Neben der LAG der Träger der freien Wohlfahrtspflege, die die Bündnisgründung zusammen mit dem Minister für Umwelt, Energie, Bauen und Klimaschutz Olaf Lies initiiert haben, sind das z.B. die Interessenverbände im Bereich Wohnen und Grundeigentum, die Gewerkschaften, die Industrie- und Handelskammern, die Einrichtungen des Gesundheitswesens und viele mehr bis hin zu den Sparkassen, den Sport- und Freizeitvereinen, den Kultureinrichtungen und nicht zuletzt den Kirchen und Religionsgemeinschaften. Eine Vielzahl von sozialen Projekten, bürgerschaftlichen und ehrenamtlichen Initiativen leistet unverzichtbare praktische Gemeinwesenarbeit vor Ort. Sie alle können das Geschehen und die Entwicklungen vor Ort gemeinsam maßgeblich mitgestalten und voranbringen. Hierfür will das Bündnis für gute Nachbarschaft in Niedersachsen Vorbild sein, Impulse geben und bei Bedarf aktiv beraten und unterstützen.

In diesem Sinne gründen die nachstehend genannten Institutionen heute das „Bündnis für gute Nachbarschaft in Niedersachsen“ und setzen damit ein Zeichen für Zusammenhalt und Zukunftsorientierung. Alle Kommunen, Verbände, Initiativen, Unternehmen und Personen, die sich zu den Zielsetzungen des Bündnisses bekennen und das Bündnis unterstützen möchten, können dem Bündnis beitreten und werden in die Kommunikation eingebunden.

Das Bündnis will

  • Vorbild sein, aktivieren und Impulse geben;
  • Expertise vernetzen und Austausch organisieren;
  • Konzepte entwickeln und Lösungswege aufzeigen;
  • Ehrenamtliches und hauptamtliches Engagement zueinander bringen;
  • Vorhandene Strukturen und Treffpunkte bekannt machen, Ansprachewege für Initiativen und Ehrenamtliche ebnen und das Zusammenwirken stärken;
  • Beratung und Unterstützung in Krisen und Konfliktsituationen leisten und Wege zur Selbsthilfe aufzeigen;
  • Dialog- und Ansprechpartner für Politik und Öffentlichkeit sein;
  • Frauenfeindlichkeit, Rassismus, Antisemitismus und Gewalt entgegentreten;
  • Schutz, Sicherheit und Inklusion stärken, insbesondere für Frauen, Kinder und Menschen mit besonderen Herausforderungen.

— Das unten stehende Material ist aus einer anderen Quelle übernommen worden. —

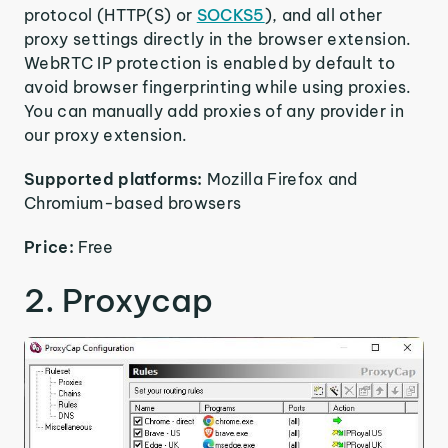
protocol (HTTP(S) or
SOCKS5
), and all other
proxy settings directly in the browser extension.
WebRTC IP protection is enabled by default to
avoid browser fingerprinting while using proxies.
You can manually add proxies of any provider in
our proxy extension.
Supported platforms:
Mozilla Firefox and
Chromium-based browsers
Price:
Free
2. Proxycap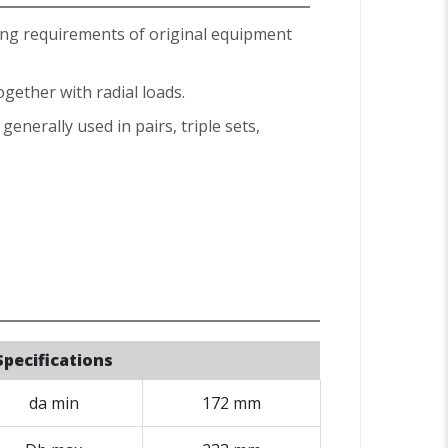
ing requirements of original equipment
ogether with radial loads.
enerally used in pairs, triple sets,
Specifications
da min
172 mm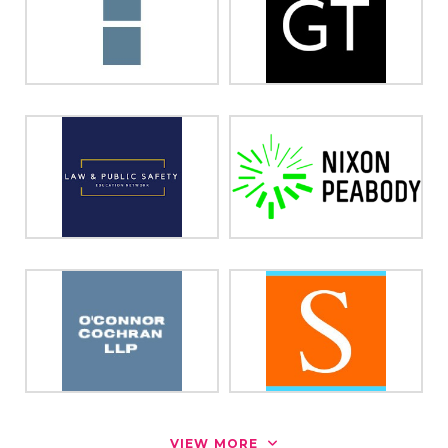
VIEW MORE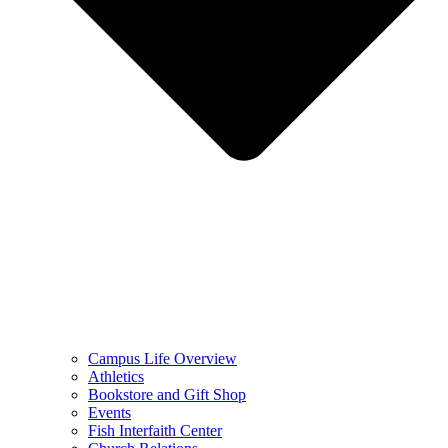
Campus Life Overview
Athletics
Bookstore and Gift Shop
Events
Fish Interfaith Center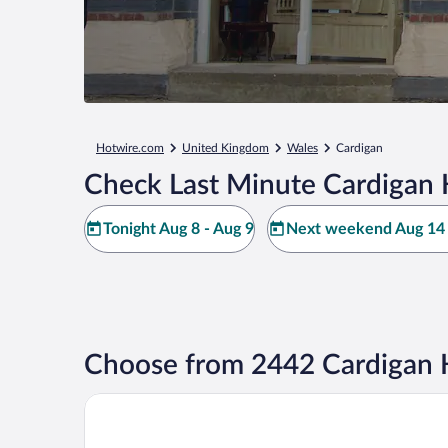
Hotwire.com
United Kingdom
Wales
Cardigan
Check Last Minute Cardigan 
Tonight Aug 8 - Aug 9
Next weekend Aug 14 
Choose from 2442 Cardigan 
The Cliff Hotel & Spa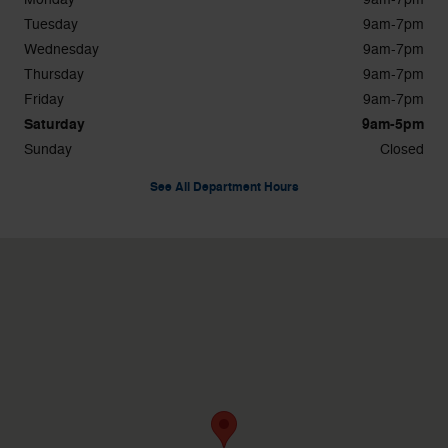
Tuesday
9am-7pm
Wednesday
9am-7pm
Thursday
9am-7pm
Friday
9am-7pm
Saturday
9am-5pm
Sunday
Closed
See All Department Hours
Visit us at: 1596 Route 38 Lumberton, NJ 08048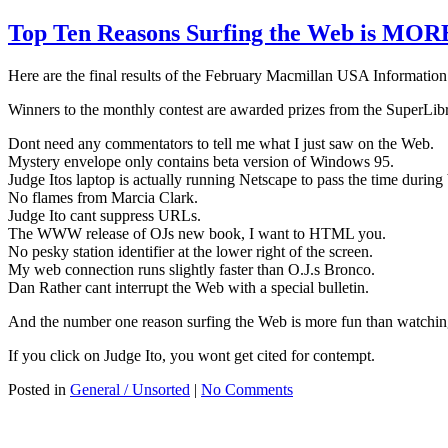
Top Ten Reasons Surfing the Web is MO
Here are the final results of the February Macmillan USA Informatio
Winners to the monthly contest are awarded prizes from the SuperLibr
Dont need any commentators to tell me what I just saw on the Web.
Mystery envelope only contains beta version of Windows 95.
Judge Itos laptop is actually running Netscape to pass the time during
No flames from Marcia Clark.
Judge Ito cant suppress URLs.
The WWW release of OJs new book, I want to HTML you.
No pesky station identifier at the lower right of the screen.
My web connection runs slightly faster than O.J.s Bronco.
Dan Rather cant interrupt the Web with a special bulletin.
And the number one reason surfing the Web is more fun than watching 
If you click on Judge Ito, you wont get cited for contempt.
Posted in
General / Unsorted
|
No Comments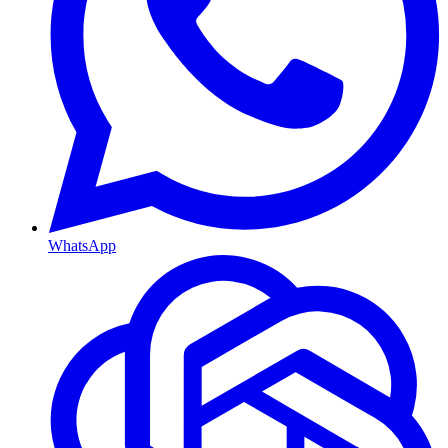
WhatsApp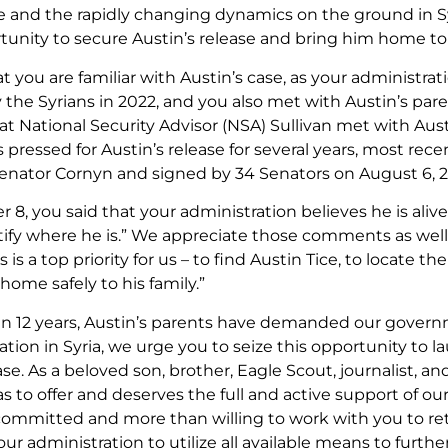
 and the rapidly changing dynamics on the ground in S
rtunity to secure Austin’s release and bring him home to 
 you are familiar with Austin’s case, as your administra
 the Syrians in 2022, and you also met with Austin’s pare
at National Security Advisor (NSA) Sullivan met with Aus
pressed for Austin’s release for several years, most recen
enator Cornyn and signed by 34 Senators on August 6, 
8, you said that your administration believes he is ali
tify where he is.” We appreciate those comments as wel
is is a top priority for us – to find Austin Tice, to locate
home safely to his family.”
n 12 years, Austin’s parents have demanded our gover
ation in Syria, we urge you to seize this opportunity to l
ase. As a beloved son, brother, Eagle Scout, journalist, a
s to offer and deserves the full and active support of o
committed and more than willing to work with you to ret
r administration to utilize all available means to furth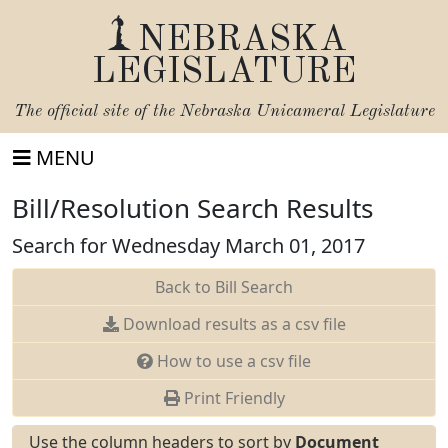
NEBRASKA
LEGISLATURE
The official site of the
Nebraska Unicameral Legislature
MENU
Bill/Resolution Search Results
Search for Wednesday March 01, 2017
Back to Bill Search
Download results as a csv file
How to use a csv file
Print Friendly
Use the column headers to sort by
Document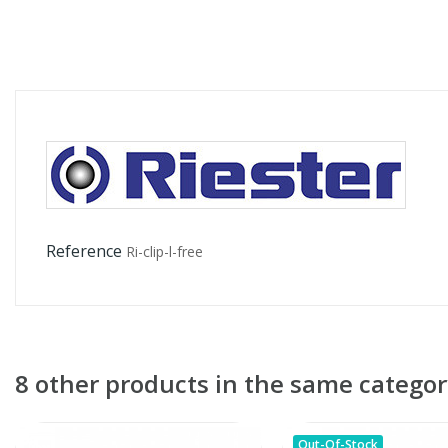
Reference
Ri-clip-l-free
8 other products in the same categor
Out-Of-Stock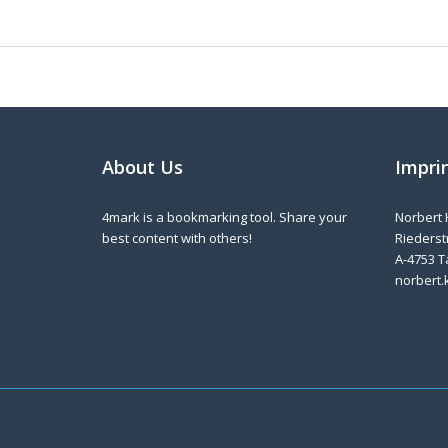
About Us
Impri
4mark is a bookmarking tool. Share your
Norbert 
best content with others!
Riederstr
A-4753 T
norbert.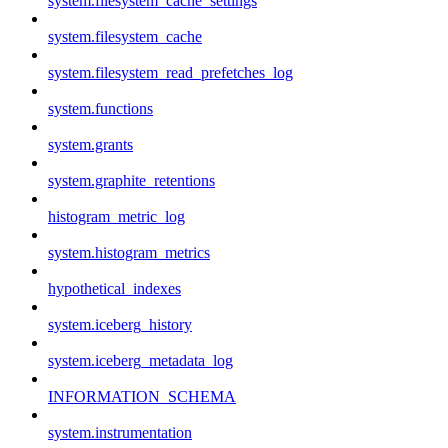
system.filesystem_cache_settings
system.filesystem_cache
system.filesystem_read_prefetches_log
system.functions
system.grants
system.graphite_retentions
histogram_metric_log
system.histogram_metrics
hypothetical_indexes
system.iceberg_history
system.iceberg_metadata_log
INFORMATION_SCHEMA
system.instrumentation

Das Bündnis bildet eine Koordinierungsgruppe, die Anregungen aufnimmt, den Kommunikationsaustausch organisiert, über Inhalte, Verfahren und Aktivitäten des Bündnisses berät, Meilensteine setzt und Vorschläge erarbeitet. Je nach thematischem Schwerpunkt arbeiten Bündnismitglieder daran mit und übernehmen Aufgaben. Zu diesem Zweck bildet das Bündnis Arbeitsgruppen. Die Ergebnisse werden in digitaler Form weitergegeben, im Bündnis diskutiert und als Empfehlungen verabschiedet. Die Ergebnisse der Bündnisarbeit sollten sich im Handeln der Bündnismitglieder widerspiegeln.

Die Funktion einer Geschäftsstelle für das Bündnis übernimmt die LAG soziale Brennpunkte Niedersachsen e.V..

Im Internet präsentiert sich das Bündnis mit einer eigenen Website (www.gutenachbarschaft-nds.de).